#### Records to use:
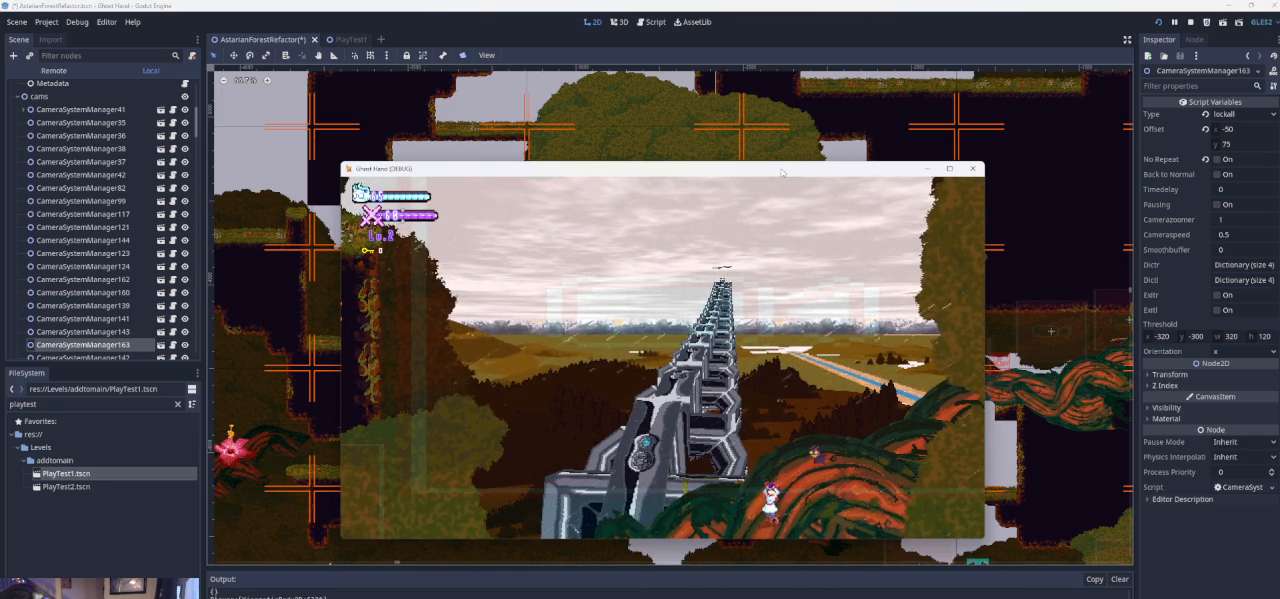
{"buttons": [], "left_stick": "center", "events": []}
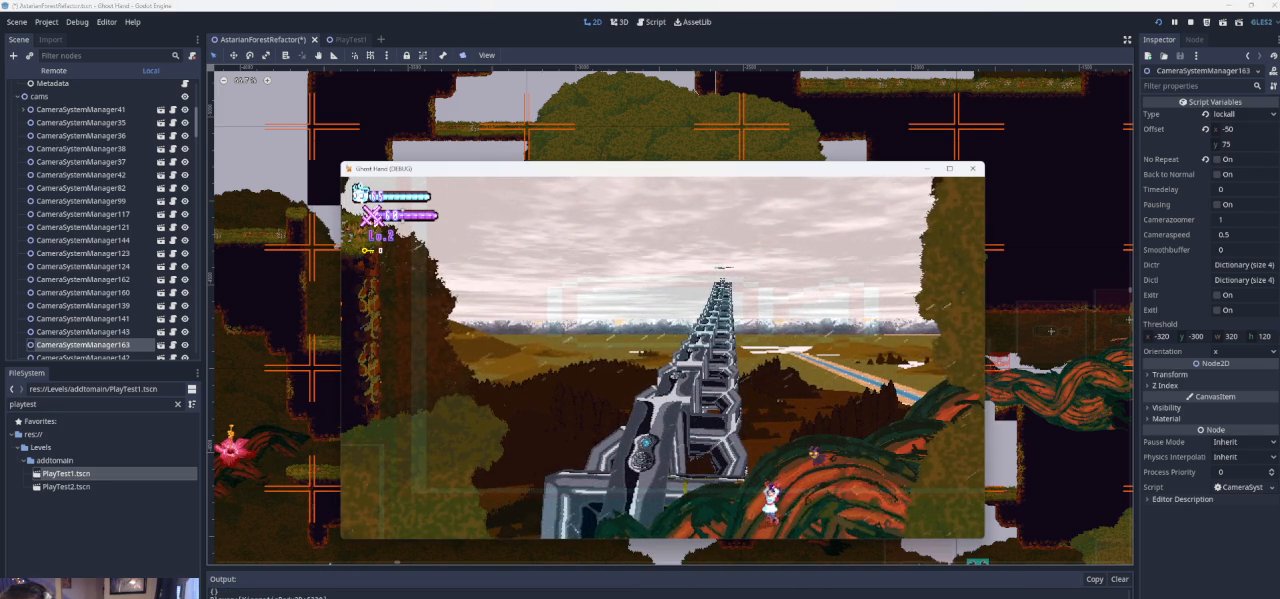
{"buttons": [], "left_stick": "center", "events": []}
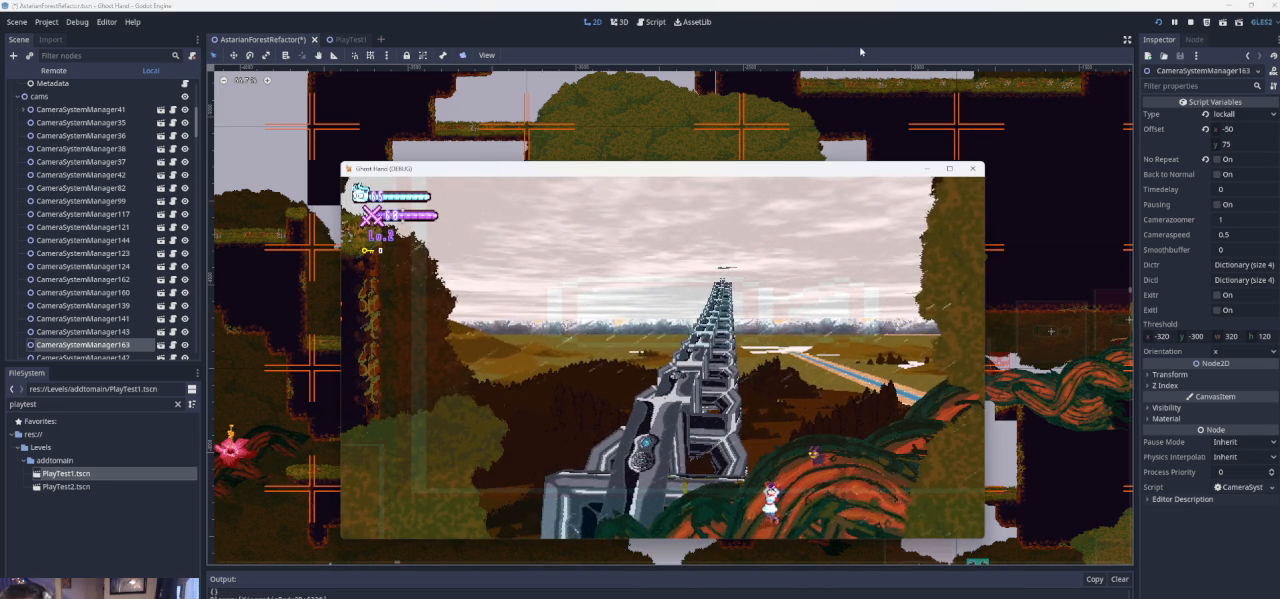
{"buttons": [], "left_stick": "center", "events": []}
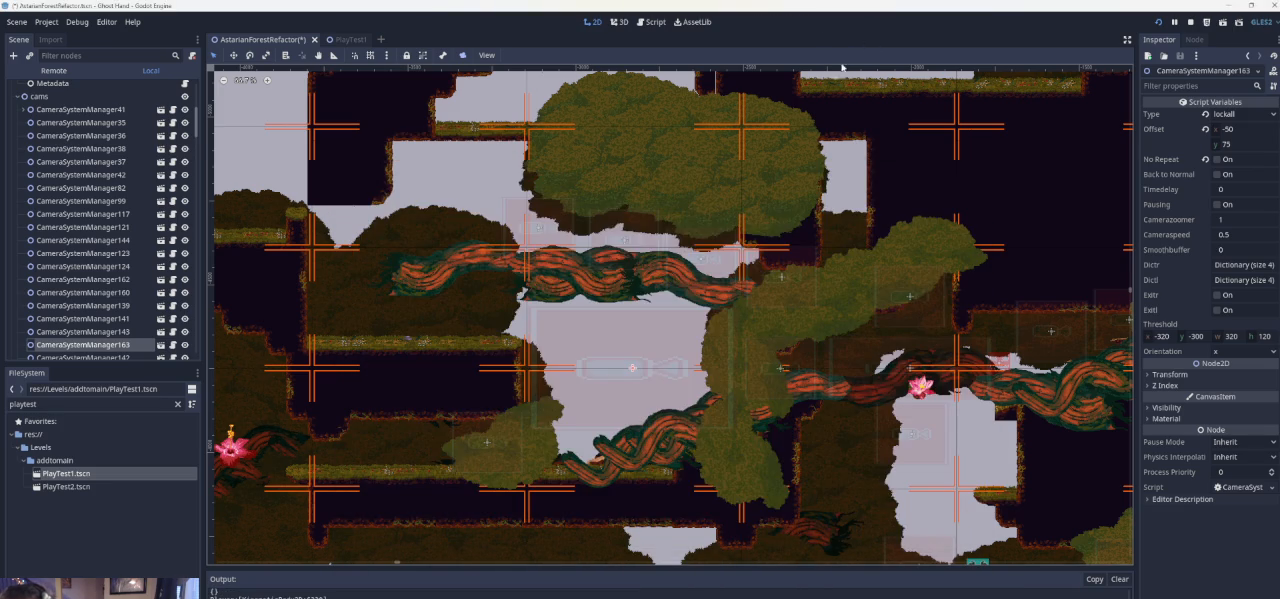
{"buttons": [], "left_stick": "center", "events": []}
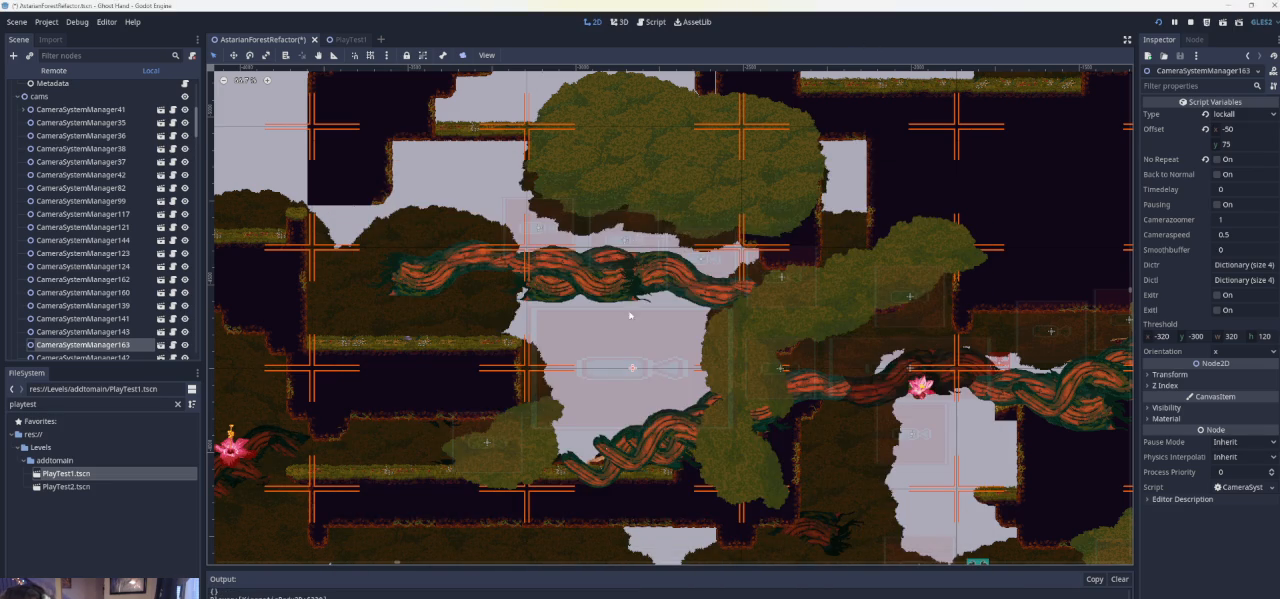
{"buttons": [], "left_stick": "center", "events": []}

#### Your instructions:
Pictures are to be dropped; every line of the records is to be returned unchanged.

#### Solution to the exercise:
{"buttons": [], "left_stick": "center", "events": []}
{"buttons": [], "left_stick": "center", "events": []}
{"buttons": [], "left_stick": "center", "events": []}
{"buttons": [], "left_stick": "center", "events": []}
{"buttons": [], "left_stick": "center", "events": []}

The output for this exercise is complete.